Exercise instructions
Please reproduce the records below exactly, omitting any pictures they contain.

□ □ □ □ □

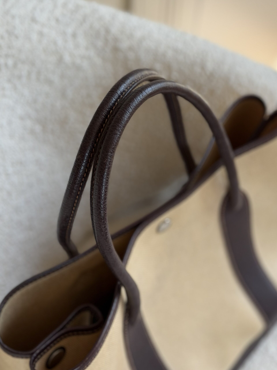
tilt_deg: -56.9
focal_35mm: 48
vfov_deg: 39.7
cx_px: 138
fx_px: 512
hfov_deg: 30.3
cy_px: 185
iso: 64
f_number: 1.78
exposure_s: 1/232
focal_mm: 6.76
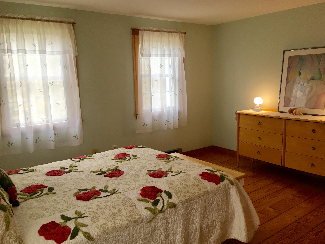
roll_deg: +1.6
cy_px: 119
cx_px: 167
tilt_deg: -7.8
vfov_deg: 46.8
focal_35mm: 30
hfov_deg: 60.0
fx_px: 282
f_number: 2.2
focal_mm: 4.15
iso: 25
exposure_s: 1/40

□ □ □ □ □

Your response
tilt_deg: -56.9
focal_35mm: 48
vfov_deg: 39.7
cx_px: 138
fx_px: 512
hfov_deg: 30.3
cy_px: 185
iso: 64
f_number: 1.78
exposure_s: 1/232
focal_mm: 6.76
roll_deg: +1.6
cy_px: 119
cx_px: 167
tilt_deg: -7.8
vfov_deg: 46.8
focal_35mm: 30
hfov_deg: 60.0
fx_px: 282
f_number: 2.2
focal_mm: 4.15
iso: 25
exposure_s: 1/40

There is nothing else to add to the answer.